掃き溜めの鶴

どこにでもいるフツーの26歳のリアル

りんごジュース

りんごジュースのように甘くて優しい祖母が亡くなった。

亡くなった日の夕方にお見舞いに行くと、想像以上に元気な祖母の姿があった。

半年前に遊びに行ったときよりずっと痩せて別人のようだったが、愛嬌のある優しい顔立ちは変わっていなかった。

祖母は冷たい手で私の手をぎゅっと握り、上下に動かした。そして何度も私の名前を呼んで、笑顔を見せてくれた。

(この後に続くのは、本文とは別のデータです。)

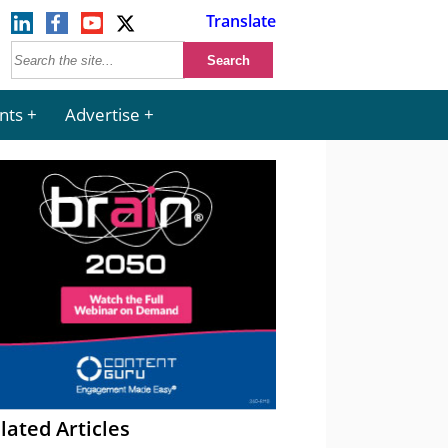
Translate
nts
Advertise
lated Articles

ああいう場って何を話したらいいか分からず、じっと見つめてくれる祖母の視線に戸惑って困り笑顔を作ってしまったことが心残り。ごめんね。

 

祖父は毎日かかさずお見舞いに行き、祖母への愛を語り、投げキッスをして帰っていたらしい。

サエ子ちゃんは厳しくて怒ると長かったんだ、と困った様に言いながらもその声には愛が溢れていて、ラブラブだった祖父と祖母。

2人暮らし、90歳で最愛の妻に先立たれ、洗濯の仕方は分からない、台所にもほとんど立ったことのない祖父が、弱った足を引きずりながら1人になった広い家で暮らしていくのは、あまりに寂しすぎる。

祖母が骨になるまで、何度も何度も祖母の顔を見て、触って、弱々しい声で、残念だなぁって涙を流し震える祖父の細い肩が痛々しくて、自分は祖父に何もしてあげられない、悲しみを減らしてあげられないのがやるせなくて虚しくて、辛かった。

祖母が亡くなったのはもちろん悲しいけれど、残された祖父のことを思うと同じくらい悲しい。